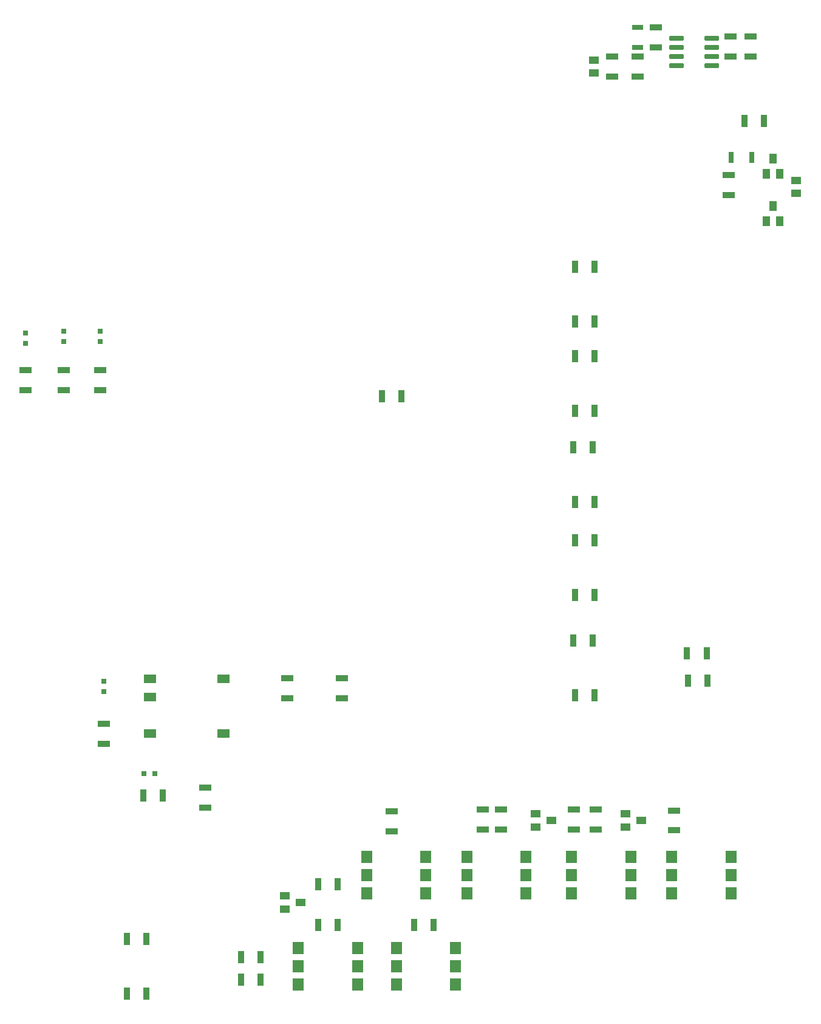
<source format=gtp>
%FSTAX23Y23*%
%MOIN*%
%SFA1B1*%

%IPPOS*%
%AMD25*
4,1,8,0.035800,0.011800,-0.035800,0.011800,-0.038800,0.008900,-0.038800,-0.008900,-0.035800,-0.011800,0.035800,-0.011800,0.038800,-0.008900,0.038800,0.008900,0.035800,0.011800,0.0*
1,1,0.005906,0.035800,0.008900*
1,1,0.005906,-0.035800,0.008900*
1,1,0.005906,-0.035800,-0.008900*
1,1,0.005906,0.035800,-0.008900*
%
%ADD21R,0.067000X0.036000*%
%ADD22R,0.031496X0.031496*%
%ADD23R,0.060992X0.025685*%
%ADD24R,0.025685X0.060992*%
G04~CAMADD=25~8~0.0~0.0~775.6~236.2~29.5~0.0~15~0.0~0.0~0.0~0.0~0~0.0~0.0~0.0~0.0~0~0.0~0.0~0.0~0.0~775.6~236.2*
%ADD25D25*%
%ADD26R,0.036000X0.067000*%
%ADD27R,0.039370X0.055118*%
%ADD28R,0.056299X0.043307*%
%ADD29R,0.031496X0.031496*%
%ADD30R,0.059842X0.070079*%
%ADD31R,0.055118X0.039370*%
%ADD32R,0.070866X0.047244*%
%LNmain-1*%
%LPD*%
G54D21*
X014Y03686D03*
Y03794D03*
X0119Y03686D03*
Y03794D03*
X016Y03686D03*
Y03794D03*
X0506Y05516D03*
Y05624D03*
X0517Y05516D03*
Y05624D03*
X0465Y05566D03*
Y05674D03*
X0505Y04756D03*
Y04864D03*
X0455Y05406D03*
Y05514D03*
X0441Y05406D03*
Y05514D03*
X0162Y01746D03*
Y01854D03*
X0432Y01384D03*
Y01276D03*
X038D03*
Y01384D03*
X037Y01276D03*
Y01384D03*
X02175Y01396D03*
Y01504D03*
X02925Y01996D03*
Y02104D03*
X02625Y01996D03*
Y02104D03*
X032Y01374D03*
Y01266D03*
X0475Y01379D03*
Y01271D03*
X042Y01276D03*
Y01384D03*
G54D22*
X0119Y03999D03*
Y0394D03*
X014Y04009D03*
Y0395D03*
X016Y04009D03*
Y0395D03*
X0162Y02089D03*
Y0203D03*
G54D23*
X0455Y05563D03*
Y05676D03*
G54D24*
X05063Y0496D03*
X05176D03*
G54D25*
X04957Y05615D03*
Y05565D03*
Y05515D03*
Y05465D03*
X04762D03*
Y05515D03*
Y05565D03*
Y05615D03*
G54D26*
X05136Y0516D03*
X05244D03*
X01944Y0146D03*
X01836D03*
X04934Y0209D03*
X04826D03*
X04196Y0231D03*
X04304D03*
X04928Y0224D03*
X0482D03*
X04206Y0201D03*
X04314D03*
X04206Y0436D03*
X04314D03*
X04206Y0406D03*
X04314D03*
X04206Y0387D03*
X04314D03*
X04206Y0357D03*
X04314D03*
X04196Y0337D03*
X04304D03*
X04206Y0307D03*
X04314D03*
X04206Y0286D03*
X04314D03*
X04206Y0256D03*
X04314D03*
X02479Y0045D03*
X02371D03*
X02479Y00575D03*
X02371D03*
X02904Y0075D03*
X02796D03*
X03429D03*
X03321D03*
X03254Y0365D03*
X03146D03*
X02904Y00975D03*
X02796D03*
X01746Y00675D03*
X01854D03*
X01746Y00375D03*
X01854D03*
G54D27*
X05255Y0461D03*
X0533D03*
X05292Y04696D03*
Y04956D03*
X0533Y0487D03*
X05255D03*
G54D28*
X0431Y05425D03*
Y05494D03*
X0542Y04834D03*
Y04765D03*
G54D29*
X01899Y0158D03*
X0184D03*
G54D30*
X03012Y00625D03*
Y00425D03*
Y00525D03*
X02687Y00625D03*
Y00425D03*
Y00525D03*
X03612Y00925D03*
Y01125D03*
Y01025D03*
X03937Y00925D03*
Y01125D03*
Y01025D03*
X0355Y00625D03*
Y00425D03*
Y00525D03*
X03225Y00625D03*
Y00425D03*
Y00525D03*
X05062Y01025D03*
Y01125D03*
Y00925D03*
X04737Y01025D03*
Y01125D03*
Y00925D03*
X04187D03*
Y01125D03*
Y01025D03*
X04512Y00925D03*
Y01125D03*
Y01025D03*
X03387D03*
Y01125D03*
Y00925D03*
X03062Y01025D03*
Y01125D03*
Y00925D03*
G54D31*
X027Y00875D03*
X02613Y00837D03*
Y00912D03*
X03988Y01362D03*
Y01287D03*
X04075Y01325D03*
X04481Y01362D03*
Y01287D03*
X04568Y01325D03*
G54D32*
X02275Y021D03*
Y018D03*
X01874D03*
Y02D03*
Y021D03*
M02*
</source>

What you should do
Return the records exactly. Don't carry the pictures over.

Response to the task
<source format=gtp>
%FSTAX23Y23*%
%MOIN*%
%SFA1B1*%

%IPPOS*%
%AMD25*
4,1,8,0.035800,0.011800,-0.035800,0.011800,-0.038800,0.008900,-0.038800,-0.008900,-0.035800,-0.011800,0.035800,-0.011800,0.038800,-0.008900,0.038800,0.008900,0.035800,0.011800,0.0*
1,1,0.005906,0.035800,0.008900*
1,1,0.005906,-0.035800,0.008900*
1,1,0.005906,-0.035800,-0.008900*
1,1,0.005906,0.035800,-0.008900*
%
%ADD21R,0.067000X0.036000*%
%ADD22R,0.031496X0.031496*%
%ADD23R,0.060992X0.025685*%
%ADD24R,0.025685X0.060992*%
G04~CAMADD=25~8~0.0~0.0~775.6~236.2~29.5~0.0~15~0.0~0.0~0.0~0.0~0~0.0~0.0~0.0~0.0~0~0.0~0.0~0.0~0.0~775.6~236.2*
%ADD25D25*%
%ADD26R,0.036000X0.067000*%
%ADD27R,0.039370X0.055118*%
%ADD28R,0.056299X0.043307*%
%ADD29R,0.031496X0.031496*%
%ADD30R,0.059842X0.070079*%
%ADD31R,0.055118X0.039370*%
%ADD32R,0.070866X0.047244*%
%LNmain-1*%
%LPD*%
G54D21*
X014Y03686D03*
Y03794D03*
X0119Y03686D03*
Y03794D03*
X016Y03686D03*
Y03794D03*
X0506Y05516D03*
Y05624D03*
X0517Y05516D03*
Y05624D03*
X0465Y05566D03*
Y05674D03*
X0505Y04756D03*
Y04864D03*
X0455Y05406D03*
Y05514D03*
X0441Y05406D03*
Y05514D03*
X0162Y01746D03*
Y01854D03*
X0432Y01384D03*
Y01276D03*
X038D03*
Y01384D03*
X037Y01276D03*
Y01384D03*
X02175Y01396D03*
Y01504D03*
X02925Y01996D03*
Y02104D03*
X02625Y01996D03*
Y02104D03*
X032Y01374D03*
Y01266D03*
X0475Y01379D03*
Y01271D03*
X042Y01276D03*
Y01384D03*
G54D22*
X0119Y03999D03*
Y0394D03*
X014Y04009D03*
Y0395D03*
X016Y04009D03*
Y0395D03*
X0162Y02089D03*
Y0203D03*
G54D23*
X0455Y05563D03*
Y05676D03*
G54D24*
X05063Y0496D03*
X05176D03*
G54D25*
X04957Y05615D03*
Y05565D03*
Y05515D03*
Y05465D03*
X04762D03*
Y05515D03*
Y05565D03*
Y05615D03*
G54D26*
X05136Y0516D03*
X05244D03*
X01944Y0146D03*
X01836D03*
X04934Y0209D03*
X04826D03*
X04196Y0231D03*
X04304D03*
X04928Y0224D03*
X0482D03*
X04206Y0201D03*
X04314D03*
X04206Y0436D03*
X04314D03*
X04206Y0406D03*
X04314D03*
X04206Y0387D03*
X04314D03*
X04206Y0357D03*
X04314D03*
X04196Y0337D03*
X04304D03*
X04206Y0307D03*
X04314D03*
X04206Y0286D03*
X04314D03*
X04206Y0256D03*
X04314D03*
X02479Y0045D03*
X02371D03*
X02479Y00575D03*
X02371D03*
X02904Y0075D03*
X02796D03*
X03429D03*
X03321D03*
X03254Y0365D03*
X03146D03*
X02904Y00975D03*
X02796D03*
X01746Y00675D03*
X01854D03*
X01746Y00375D03*
X01854D03*
G54D27*
X05255Y0461D03*
X0533D03*
X05292Y04696D03*
Y04956D03*
X0533Y0487D03*
X05255D03*
G54D28*
X0431Y05425D03*
Y05494D03*
X0542Y04834D03*
Y04765D03*
G54D29*
X01899Y0158D03*
X0184D03*
G54D30*
X03012Y00625D03*
Y00425D03*
Y00525D03*
X02687Y00625D03*
Y00425D03*
Y00525D03*
X03612Y00925D03*
Y01125D03*
Y01025D03*
X03937Y00925D03*
Y01125D03*
Y01025D03*
X0355Y00625D03*
Y00425D03*
Y00525D03*
X03225Y00625D03*
Y00425D03*
Y00525D03*
X05062Y01025D03*
Y01125D03*
Y00925D03*
X04737Y01025D03*
Y01125D03*
Y00925D03*
X04187D03*
Y01125D03*
Y01025D03*
X04512Y00925D03*
Y01125D03*
Y01025D03*
X03387D03*
Y01125D03*
Y00925D03*
X03062Y01025D03*
Y01125D03*
Y00925D03*
G54D31*
X027Y00875D03*
X02613Y00837D03*
Y00912D03*
X03988Y01362D03*
Y01287D03*
X04075Y01325D03*
X04481Y01362D03*
Y01287D03*
X04568Y01325D03*
G54D32*
X02275Y021D03*
Y018D03*
X01874D03*
Y02D03*
Y021D03*
M02*
</source>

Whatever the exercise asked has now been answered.